- News
Community Food Stories Event
The Food and Climate Action project team often work with art, film and literature to engage with groups across Glasgow about our project's themes. Glasgow Community Food Network is also a partner of the Glasgow Food Policy Partnership, which last year released the Good Food From Glasgow, A Collaborative Community Cookbook. To celebrate the release of this cookbook and to dig in some more as to how design, art, and culture can be used to spread food and climate action messaging, we put on the Community Food Stories event.
Held on Saturday 13th April, we brought in artists Roos Dijkhuizen, Maya Edwards, Lindsay Grime and Isabelle Morris-McIntyre to deliver arts and crafts workshops to explore food and climate topics. We printed with potatoes (fully compostable = small carbon footprint) and Tetrapak packaging, used microscopes and clay to explore the properties of natural materials and collage to explore questions about our food systems,
Thalia, Campaigns Officer for the Glasgow Food Policy Partnership, cooked us 2 delicious dishes from the Cookbook: a Scotch Broth to start followed by a Dhal. We were joined by staff and volunteers from Kin Kitchen, the South East Integration Network's Anti-Racism Library, the Zine Library and the Glasgow Women's Library who all brought along literature relating to food, the climate and sustainability.

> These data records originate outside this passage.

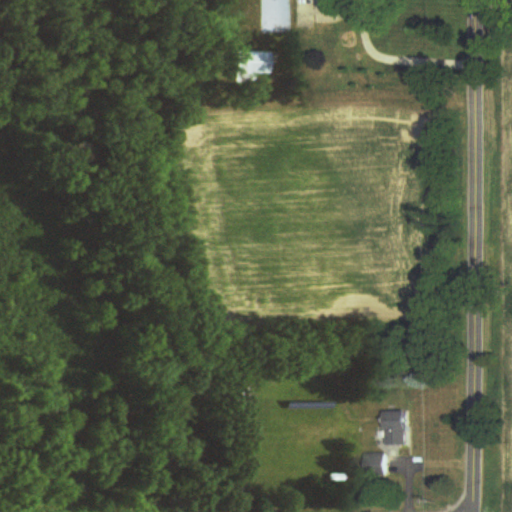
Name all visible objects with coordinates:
road: (494, 9)
road: (395, 60)
building: (254, 67)
road: (480, 256)
building: (401, 431)
building: (381, 467)
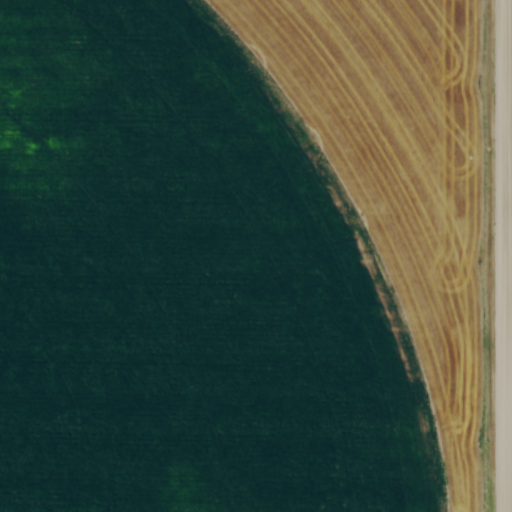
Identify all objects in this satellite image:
crop: (242, 256)
road: (502, 256)
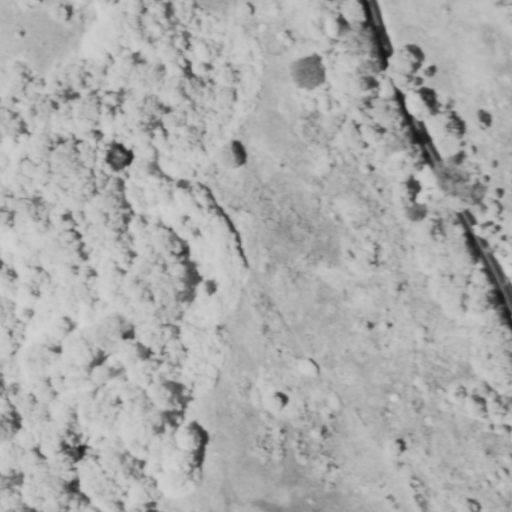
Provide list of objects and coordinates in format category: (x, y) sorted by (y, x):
road: (432, 163)
road: (225, 238)
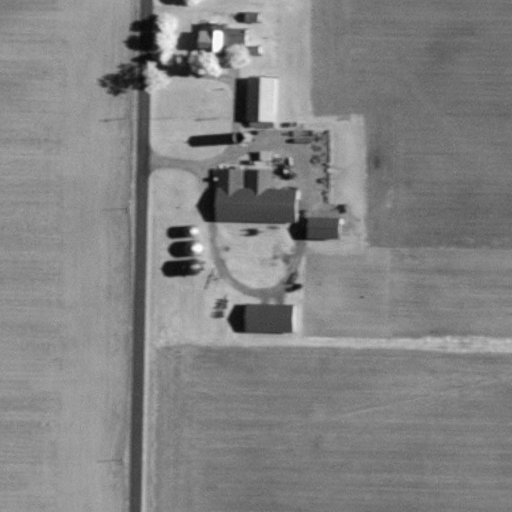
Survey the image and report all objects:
road: (236, 117)
road: (137, 256)
road: (222, 276)
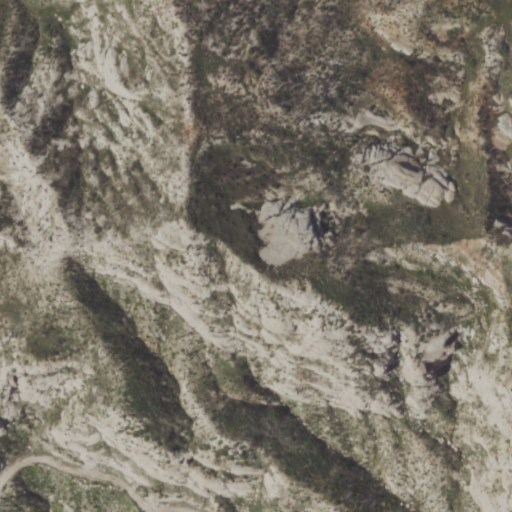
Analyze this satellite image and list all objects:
road: (97, 473)
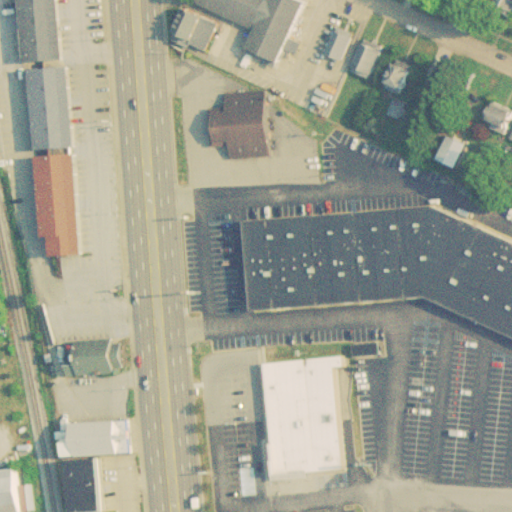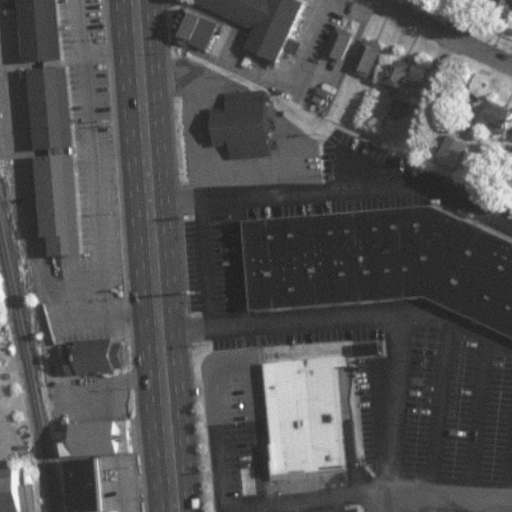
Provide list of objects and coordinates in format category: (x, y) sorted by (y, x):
building: (502, 5)
road: (464, 17)
building: (261, 21)
building: (199, 29)
road: (444, 29)
building: (40, 30)
building: (342, 44)
building: (370, 57)
road: (240, 62)
building: (402, 74)
building: (50, 109)
building: (500, 117)
parking lot: (20, 144)
parking lot: (91, 157)
parking lot: (305, 199)
building: (59, 204)
building: (379, 247)
road: (150, 256)
parking lot: (296, 311)
building: (97, 360)
railway: (27, 371)
parking lot: (436, 388)
building: (305, 405)
parking lot: (256, 435)
building: (105, 438)
road: (426, 481)
building: (89, 485)
building: (12, 491)
parking lot: (447, 503)
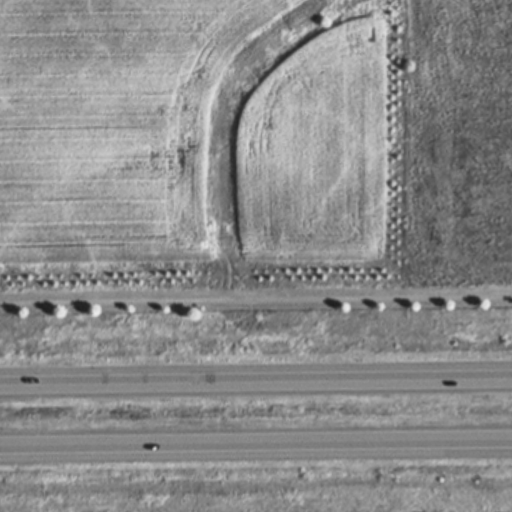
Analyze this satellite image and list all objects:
road: (256, 301)
road: (256, 382)
road: (256, 438)
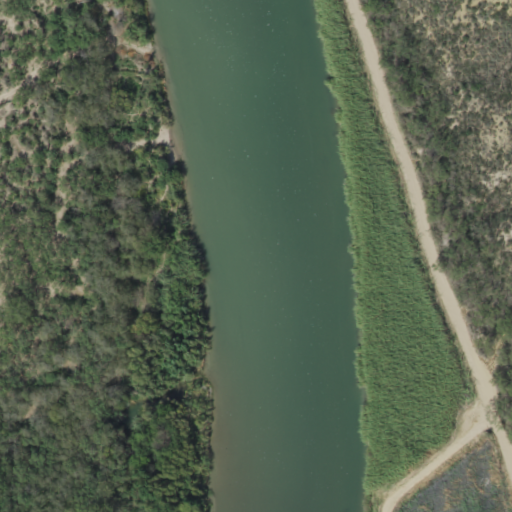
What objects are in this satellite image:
river: (273, 254)
road: (439, 275)
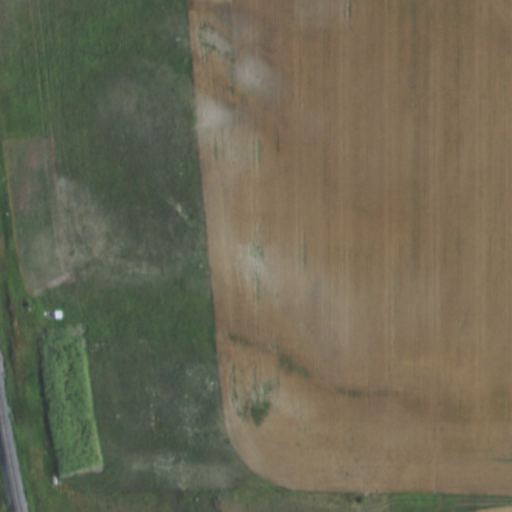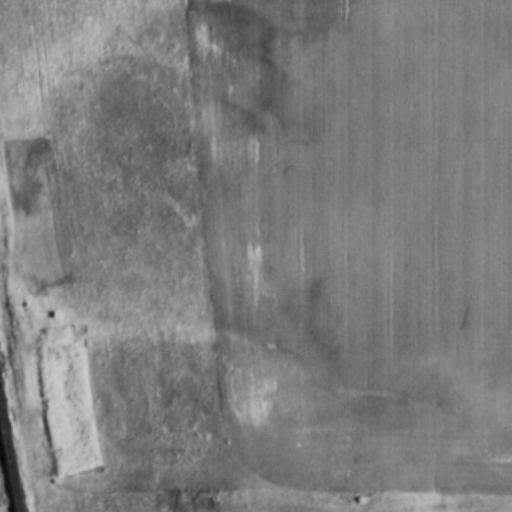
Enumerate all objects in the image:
railway: (12, 472)
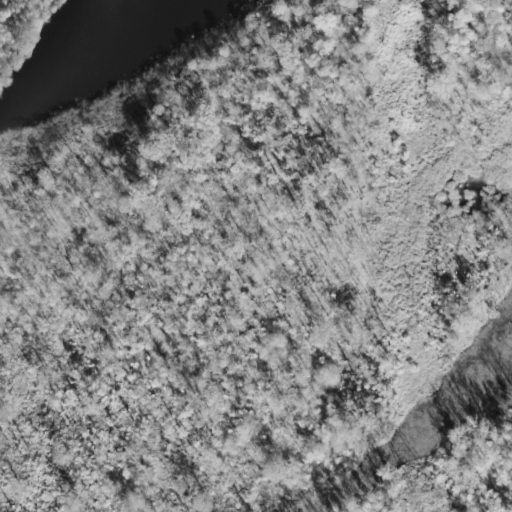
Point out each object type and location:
power tower: (428, 494)
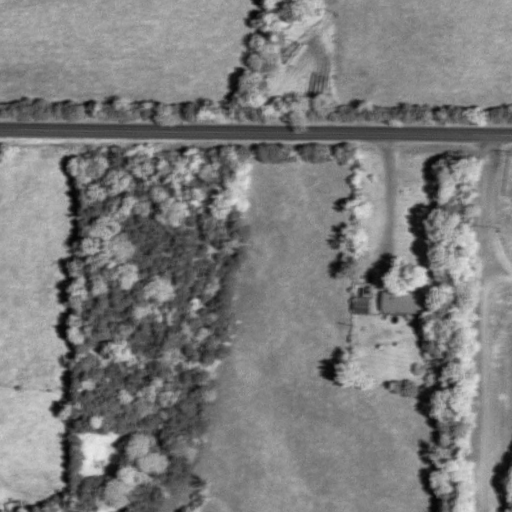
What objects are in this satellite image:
road: (255, 132)
building: (405, 301)
building: (365, 305)
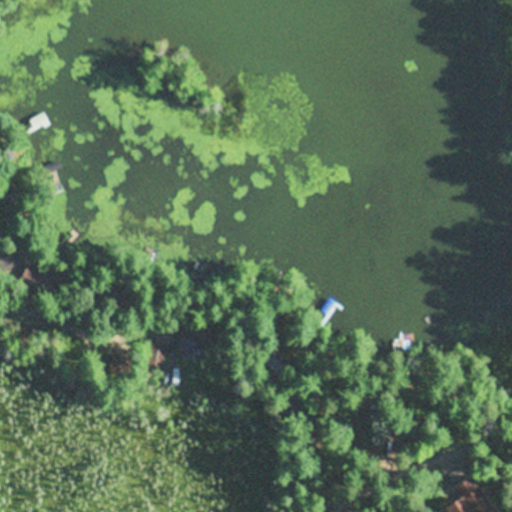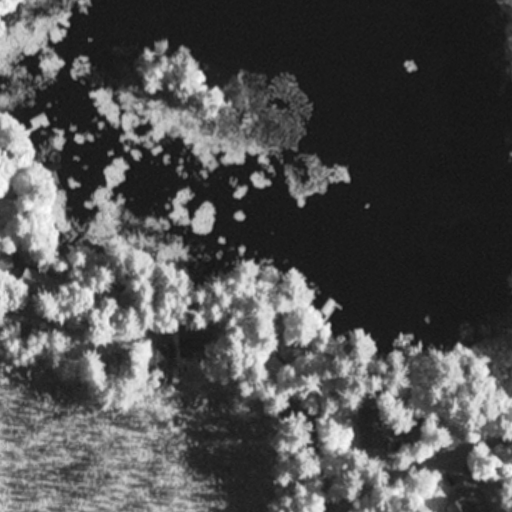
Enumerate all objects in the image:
building: (36, 125)
building: (48, 170)
building: (6, 258)
building: (29, 281)
building: (41, 281)
building: (116, 292)
building: (327, 305)
building: (27, 329)
road: (122, 336)
building: (192, 340)
building: (182, 342)
building: (152, 354)
building: (153, 358)
building: (264, 365)
building: (412, 423)
building: (373, 434)
building: (365, 435)
road: (420, 468)
building: (470, 498)
building: (463, 499)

We also launched the Supper Club Community Cook Book from our activity with community groups in the West of Glasgow and showcased our previous booklets, The Pumpkin Story and the Cook and Grow, Recipes, Memories, Stories from G53.
At the end of the event, we had a small open discussion about our experiences of how the arts and culture intersect with food and climate action which took an unexpected focus on the awareness of migration to Scotland and the importance of how culture - including theatre and food - can provide important inroads for integration and support for new communities.